Пульхерия радовалась приходу брата. Она подходила к нему, гладила по плечам, по волосам, поправляла застежку плаща, перевязывала по-своему шнуровку ворота. Кажется, Феодосия совсем не раздражала эта мелочная заботливость. Он привык жить под присмотром сестры. В сущности, она заменила ему мать очень рано. И она никогда не пыталась навязать ему свой монашеский образ жизни. Наоборот! Она хотела, чтобы он научился жить с людьми и повелевать ими.
— В беседе никогда не спеши с ответом, — поучала она его. — Вообрази, что перед тобой водяные часы на минуту, и мысленно дай утечь воде из верхней половины в нижнюю. Минута — это очень много. За минуту дело может повернуться перед тобой другой стороной. Или ты можешь припомнить, что твой собеседник бывал не раз пойман на вранье. Или ты увидишь, что остроумная реплика, уже почти слетевшая с твоего языка, таит в себе обиду, которую ты вовсе не хотел нанести.
Как садиться в кресло и как вставать с него, как поддерживать рукой пурпурную мантию, как менять выражение лица от строгости к доброжелательности, как идти и стоять под взглядами сотен глаз — всему этому августа Пульхерия торопилась научить будущего императора. Я, стоя скромно у стены зала, тоже впитывал ее уроки. Ибо я чувствовал: примеряя на брата облик идеального правителя, она описывает свои приемы, свои маски, свою броню. А мне так хотелось проникнуть за эту оболочку, стать причастным к тому, чему радовалась и чем ужасалась ее живая душа.
Затворническая жизнь не мешала ей заниматься государственными делами. Освободив себя от необходимости участвовать в парадных торжествах, от потока льстецов, просителей, интриганов, девочка-августа получила возможность уделять вопросам правления гораздо больше часов, чем многие ее помощники. Даже во время визитов брата к ней иногда являлись секретари с проектом указа для подписи, с депешей, с устным сообщением. Она отводила их вглубь зала, шепталась, принимала решение, отсылала.
— Неужели у тебя не бывает минуты полного покоя? — спрашивал Феодосий. — Ну уж нет, себя я не дам так затянуть в эту упряжку. Удеру на день-другой на охоту — депеши подождут. Жизнь слишком коротка, чтобы тратить ее на одни совещания, доклады, чтение посланий.
Пульхерия только снисходительно улыбалась и отпускала нас.

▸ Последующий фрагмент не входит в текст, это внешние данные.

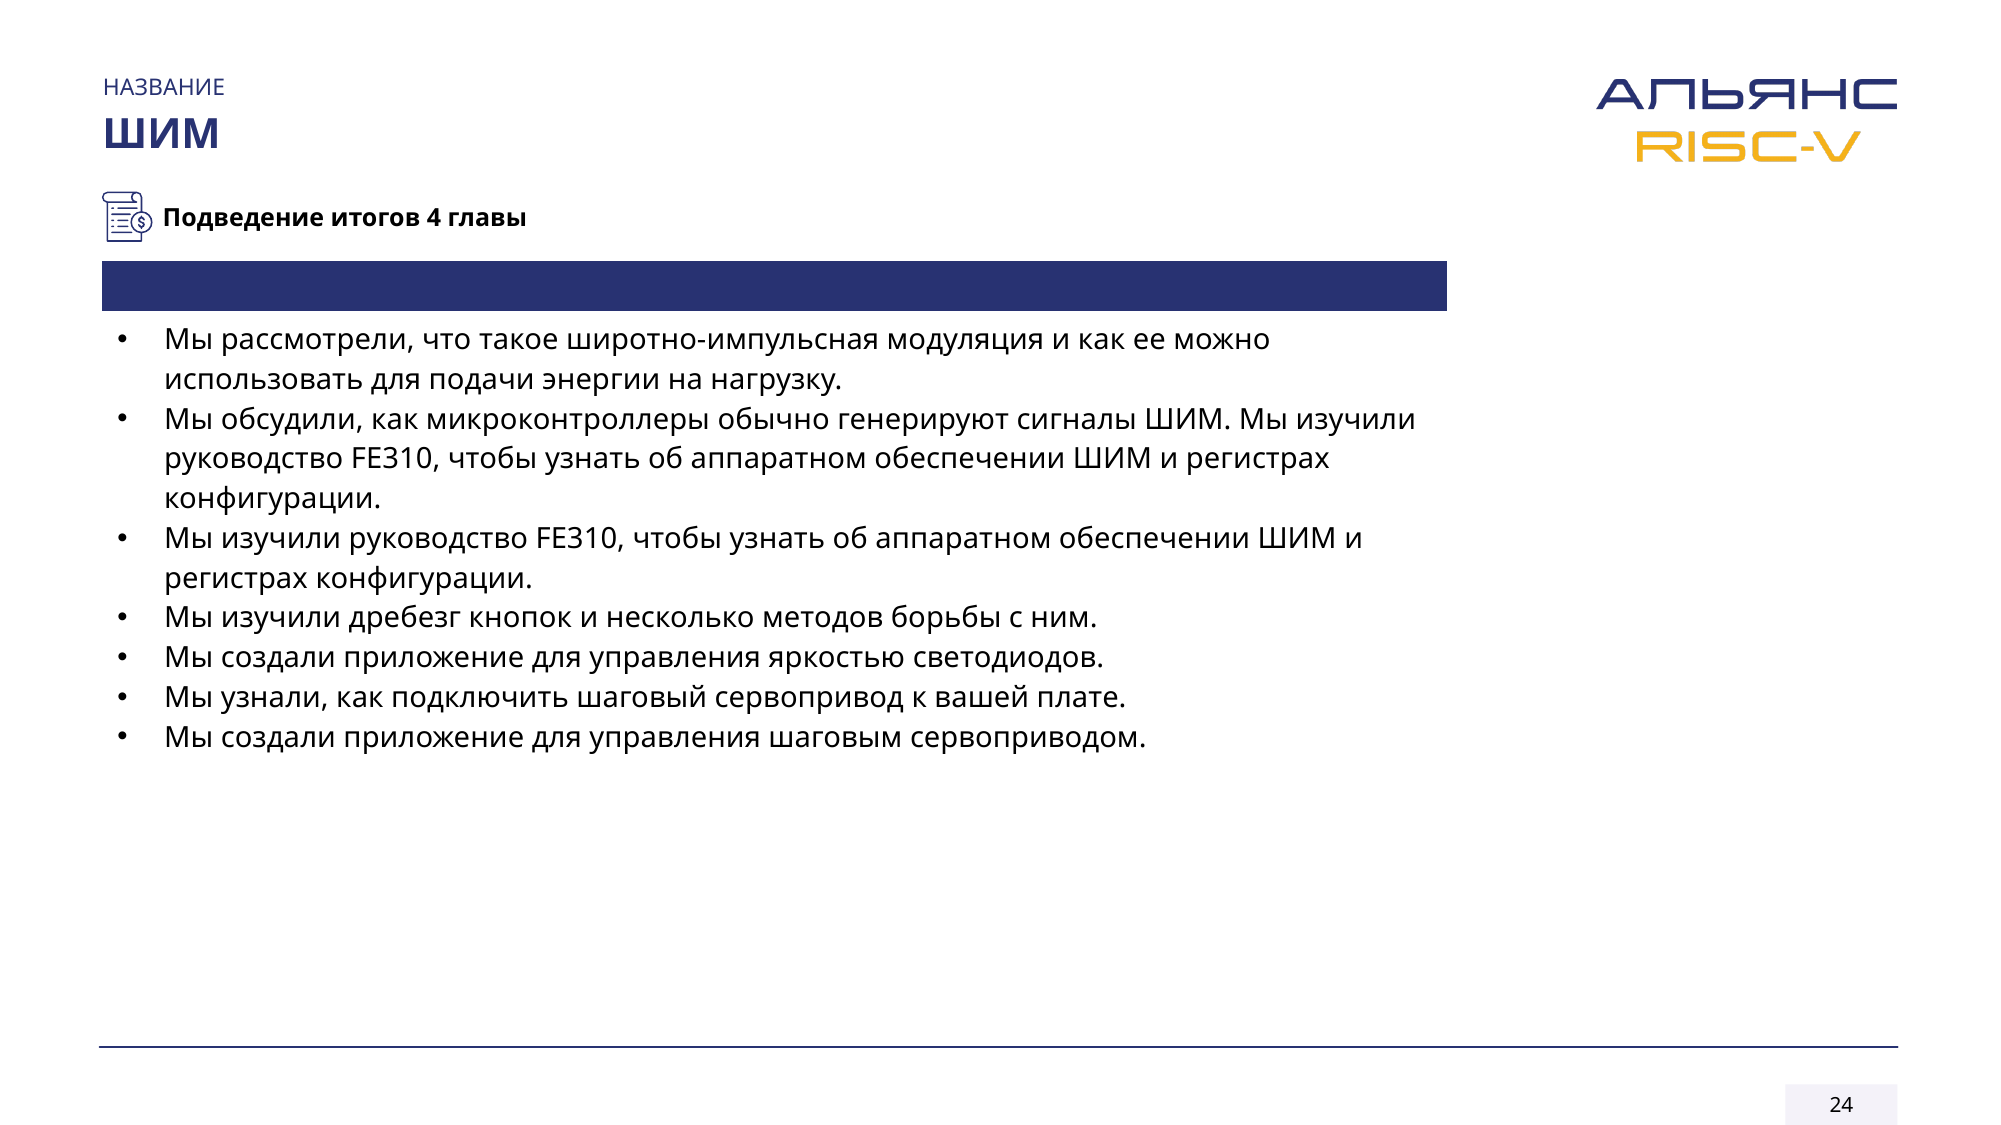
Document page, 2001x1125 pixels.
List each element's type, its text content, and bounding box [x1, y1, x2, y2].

Главной ее заботой в конце 416 года были продолжавшиеся волнения в Александрии. Патриарх Кирилл слал доклады, в которых выражал полную покорность приказам Константинопольского двора, но заявлял, что не может контролировать страсти горячо верующих. Вот и Гипатия, объяснял он, погибла лишь потому, что александрийские христиане видели в ней главное препятствие к установлению мира между Церковью и светской властью, между Христом и кесарем. Но префект Орест слал доклады, в которых прямо обвинял Кирилла в подстрекательстве, в укрывании убийц, в разжигании фанатизма.
Чтобы разобраться во всем этом, Пульхерия отправила в Александрию доверенного эмиссара по имени Одессиус. Но и его расследование скоро зашло в тупик. Свидетели нападения на Гипатию давали противоречивые показания, главные подозреваемые таинственно исчезали, новые беспорядки и стычки отвлекали внимание властей. Доходили слухи, что партия патриарха Кирилла подкупила Одессиуса и он смотрит сквозь пальцы на бесчинства, творимые фанатиками.
Двор тоже разделился на две партии. Одна требовала немедленного смещения Кирилла с поста патриарха, строгих мер по восстановлению порядка, розыска и наказания убийц. Другая настаивала на том, что патриарх делает благое Божье дело, стремится очистить Александрию от язычников, еретиков и евреев, превратить ее в чисто христианский город. Конечно, в таком великом предприятии неизбежны срывы и чрезмерные вспышки страстей. Но великая цель оправдывает их.